La rareté des partenaires féminines accessibles confère donc à celles-ci une marge de manœuvre qu’elles n’auraient probablement pas autrement.
Le thème de la diversité des partenaires est abordé par les hommes avec une certaine sobriété, car ils ont conscience du drame vécu par tous et toutes et cela ne favorise pas la légèreté des propos. De plus, plusieurs hommes ont la nette impression de se faire manipuler par les femmes et d’échouer dans leurs tentatives de contrôle, ce dont on ne se vante certainement pas.
Les femmes parlent de la question des rapports aux hommes de façon franche et directe, mais elles sont cependant plus avares de détails concernant leur comportement et celui des autres femmes, le respect de l’intimité et de la réputation étant une valeur culturelle qui semble fortement ancrée dans l’éthos haïtien.
En Guyane, les alliances haïtiennes apparaissent comme des stratégies de survie visant à agencer les dimensions affectives, sexuelles, financières et sociales des rapports hommes-femmes.
La question fondamentale qui a dû être résolue est comment harmoniser les relations humaines dans un tel contexte de rareté d’argent où l’entraide devient le principal moyen d’adaptation ?
Les femmes voient trois possibilités
1) vivre maritalement en couple avec un haïtien ou un non haïtien ;
2) vivre seule et recevoir des partenaires
3) vivre avec un homme et recevoir d’autres partenaires.
Les deuxième et troisième possibilités stratégiques consistent à élargir le réseau des hommes de façon à maximiser les revenus et l’aide de ces partenaires.
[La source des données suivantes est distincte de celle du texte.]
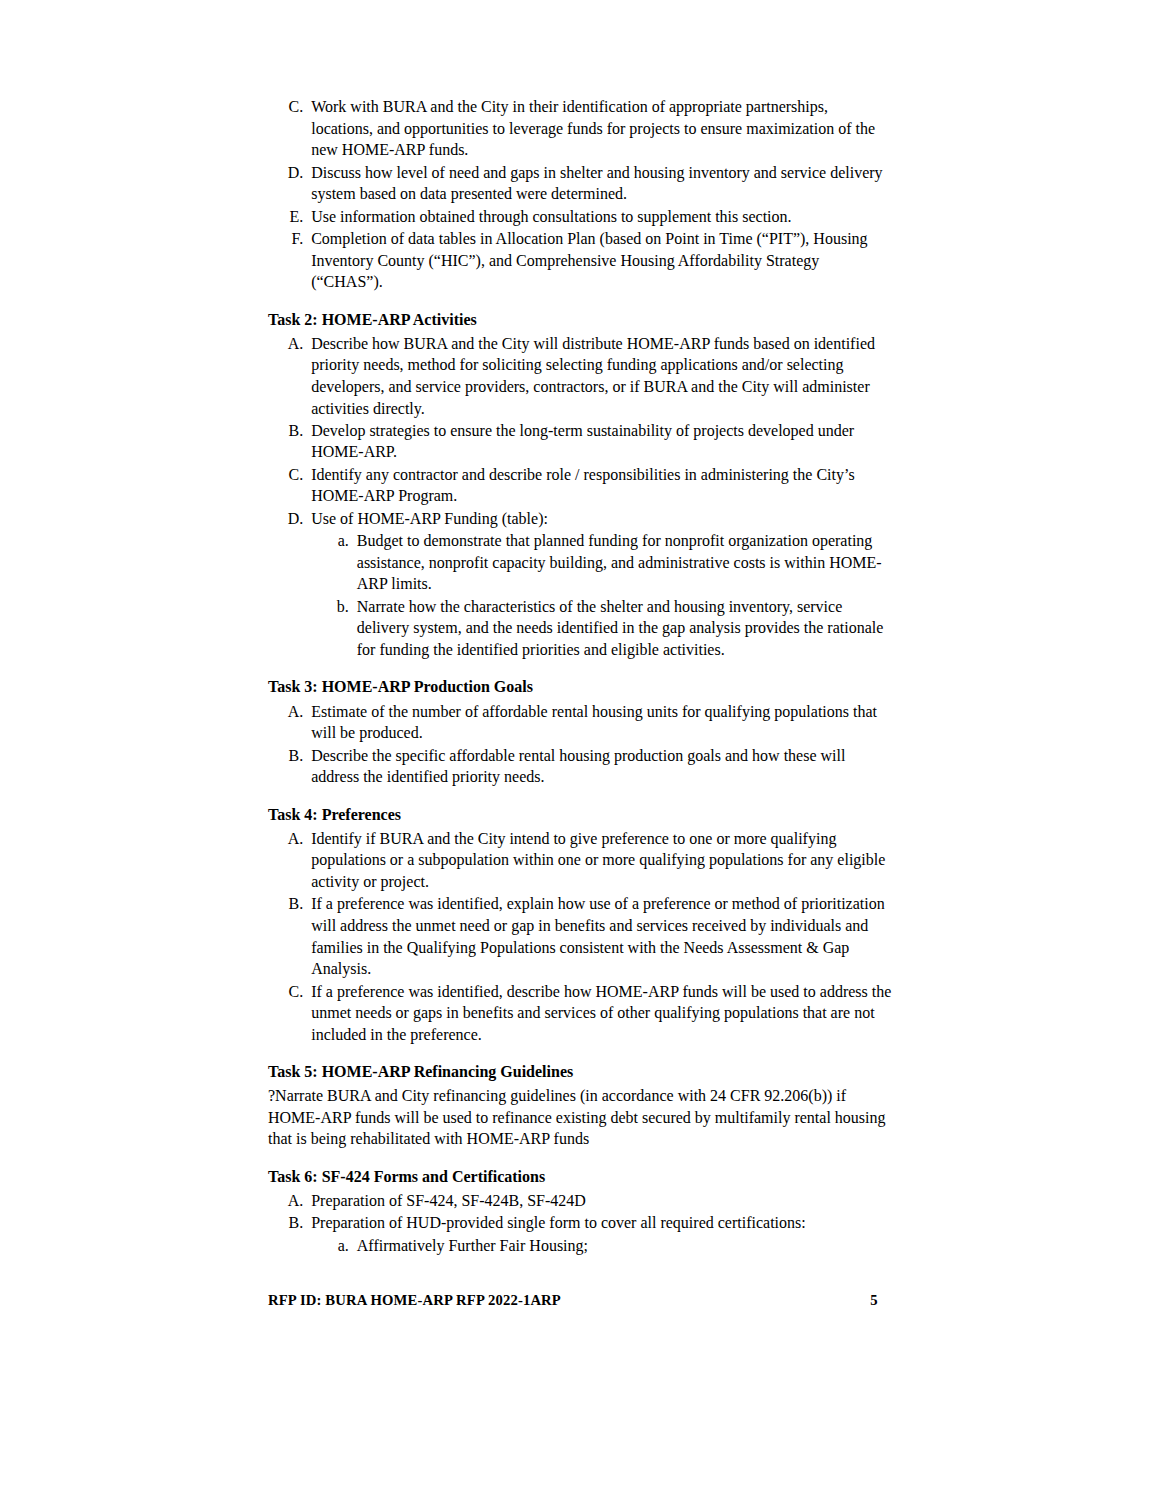Work with BURA and the City in their identification of appropriate partnerships, locations, and opportunities to leverage funds for projects to ensure maximization of the new HOME-ARP funds.
Discuss how level of need and gaps in shelter and housing inventory and service delivery system based on data presented were determined.
Use information obtained through consultations to supplement this section.
Completion of data tables in Allocation Plan (based on Point in Time (“PIT”), Housing Inventory County (“HIC”), and Comprehensive Housing Affordability Strategy (“CHAS”).
Task 2: HOME-ARP Activities
Describe how BURA and the City will distribute HOME-ARP funds based on identified priority needs, method for soliciting selecting funding applications and/or selecting developers, and service providers, contractors, or if BURA and the City will administer activities directly.
Develop strategies to ensure the long-term sustainability of projects developed under HOME-ARP.
Identify any contractor and describe role / responsibilities in administering the City’s HOME-ARP Program.
Use of HOME-ARP Funding (table):
Budget to demonstrate that planned funding for nonprofit organization operating assistance, nonprofit capacity building, and administrative costs is within HOME-ARP limits.
Narrate how the characteristics of the shelter and housing inventory, service delivery system, and the needs identified in the gap analysis provides the rationale for funding the identified priorities and eligible activities.
Task 3: HOME-ARP Production Goals
Estimate of the number of affordable rental housing units for qualifying populations that will be produced.
Describe the specific affordable rental housing production goals and how these will address the identified priority needs.
Task 4: Preferences
Identify if BURA and the City intend to give preference to one or more qualifying populations or a subpopulation within one or more qualifying populations for any eligible activity or project.
If a preference was identified, explain how use of a preference or method of prioritization will address the unmet need or gap in benefits and services received by individuals and families in the Qualifying Populations consistent with the Needs Assessment & Gap Analysis.
If a preference was identified, describe how HOME-ARP funds will be used to address the unmet needs or gaps in benefits and services of other qualifying populations that are not included in the preference.
Task 5: HOME-ARP Refinancing Guidelines
?Narrate BURA and City refinancing guidelines (in accordance with 24 CFR 92.206(b)) if HOME-ARP funds will be used to refinance existing debt secured by multifamily rental housing that is being rehabilitated with HOME-ARP funds
Task 6: SF-424 Forms and Certifications
Preparation of SF-424, SF-424B, SF-424D
Preparation of HUD-provided single form to cover all required certifications:
Affirmatively Further Fair Housing;
RFP ID: BURA HOME-ARP RFP 2022-1ARP 5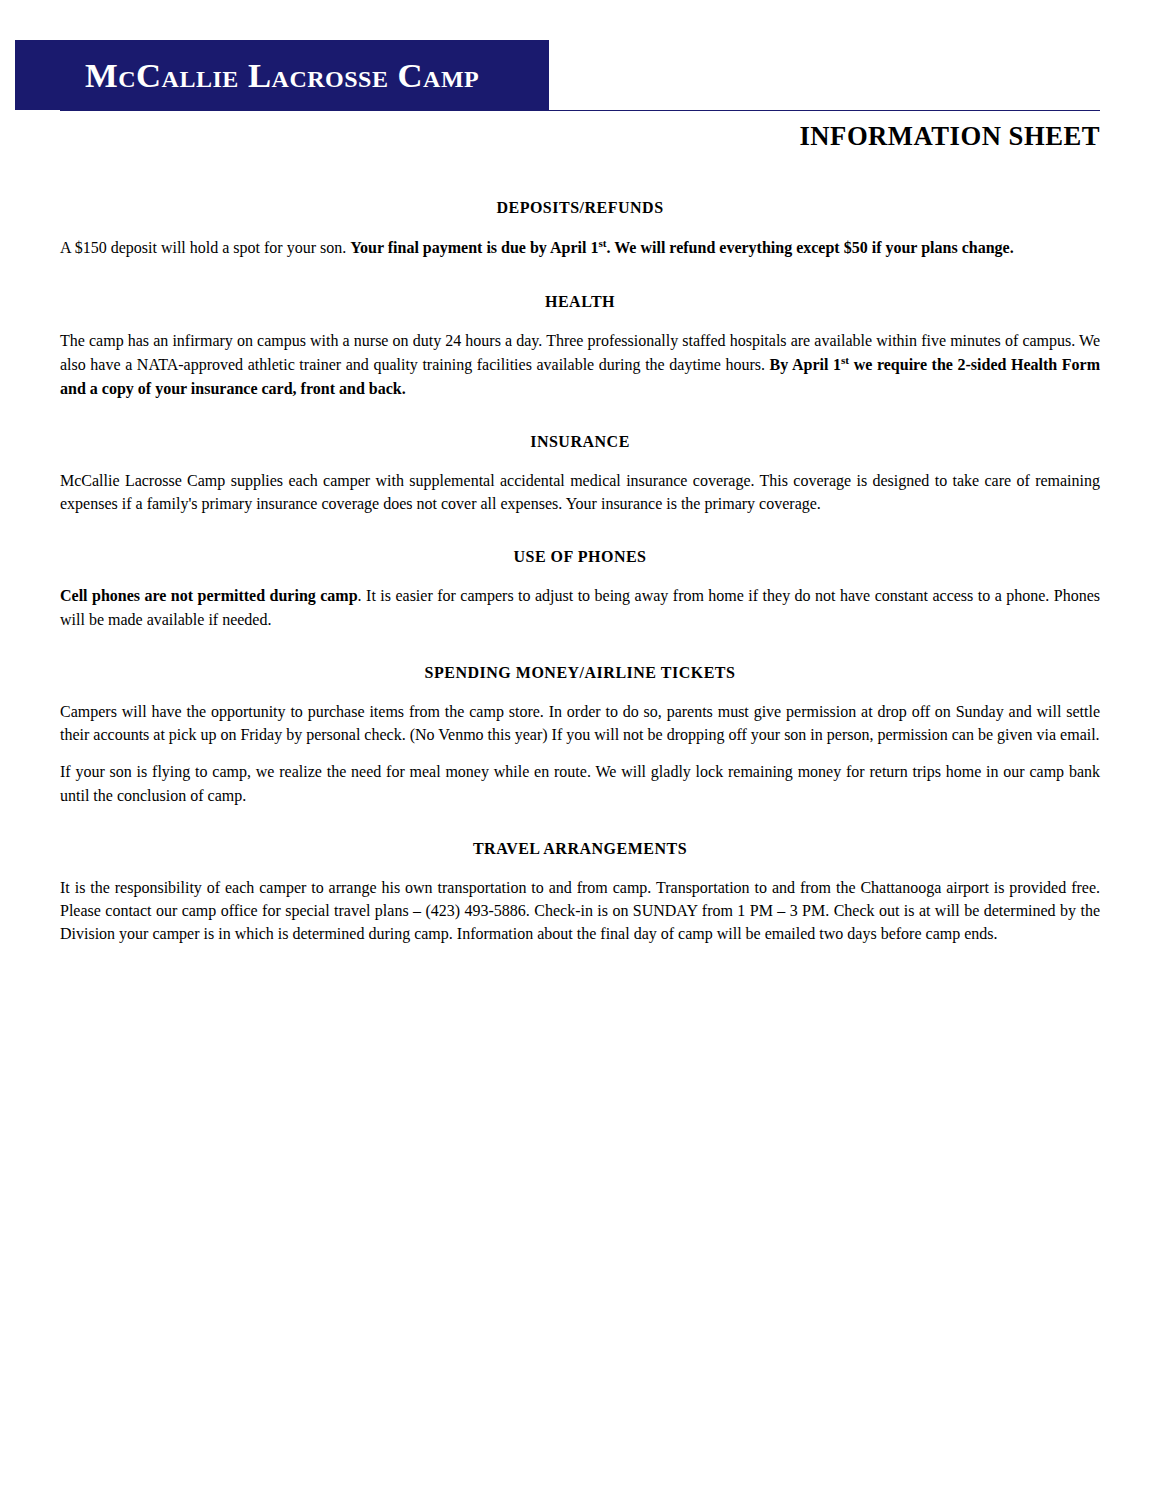McCallie Lacrosse Camp
INFORMATION SHEET
DEPOSITS/REFUNDS
A $150 deposit will hold a spot for your son. Your final payment is due by April 1st. We will refund everything except $50 if your plans change.
HEALTH
The camp has an infirmary on campus with a nurse on duty 24 hours a day. Three professionally staffed hospitals are available within five minutes of campus. We also have a NATA-approved athletic trainer and quality training facilities available during the daytime hours. By April 1st we require the 2-sided Health Form and a copy of your insurance card, front and back.
INSURANCE
McCallie Lacrosse Camp supplies each camper with supplemental accidental medical insurance coverage. This coverage is designed to take care of remaining expenses if a family's primary insurance coverage does not cover all expenses. Your insurance is the primary coverage.
USE OF PHONES
Cell phones are not permitted during camp. It is easier for campers to adjust to being away from home if they do not have constant access to a phone. Phones will be made available if needed.
SPENDING MONEY/AIRLINE TICKETS
Campers will have the opportunity to purchase items from the camp store. In order to do so, parents must give permission at drop off on Sunday and will settle their accounts at pick up on Friday by personal check. (No Venmo this year) If you will not be dropping off your son in person, permission can be given via email.
If your son is flying to camp, we realize the need for meal money while en route. We will gladly lock remaining money for return trips home in our camp bank until the conclusion of camp.
TRAVEL ARRANGEMENTS
It is the responsibility of each camper to arrange his own transportation to and from camp. Transportation to and from the Chattanooga airport is provided free. Please contact our camp office for special travel plans – (423) 493-5886. Check-in is on SUNDAY from 1 PM – 3 PM. Check out is at will be determined by the Division your camper is in which is determined during camp. Information about the final day of camp will be emailed two days before camp ends.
Les femmes admettant généralement qu’elles prennent des hommes surtout pour se faire aider à subvenir à leurs besoins et inversement, les hommes aussi.
Djalisme, plaçage et dote
Cette pratique du réseau d’alliance élargie a un nom : le « Djalisme » et semble être devenue une institution dans le contexte guyanais qui diffère de la prostitution, quoique plusieurs personnes aient rapproché les deux types de rapports.
À l’origine, « Djal » signifiait « amie », dans le sens de « girl-friend » et cette relation diffère de celles nommées « mennaj » ou de « boubout ». La « djal » diffère de « mennaj » qui a une forte présomption de chasteté des relations amoureuses alors que « djal « et « boubout », ne fixent pas de telles limites de principe dans les rapports interpersonnels.
Le mot dénote tant les femmes que la relation elle-même et, parfois, certaines femmes réfèrent à homme par le même terme, djal.
En Guyane, le « Djalisme » est un type particulier de rapport de sigisbéisme (amant, cavalier ou soupirant) prenant la forme d’une entente sexuelle, économique et sociale.
Alors que la prostitution est vue comme un paiement d’un homme contre un«petit moment» avec une femme, le djalisme est un contrat informel payé par des mensualités incluant des travaux domestiques autant que des rencontres sexuelles.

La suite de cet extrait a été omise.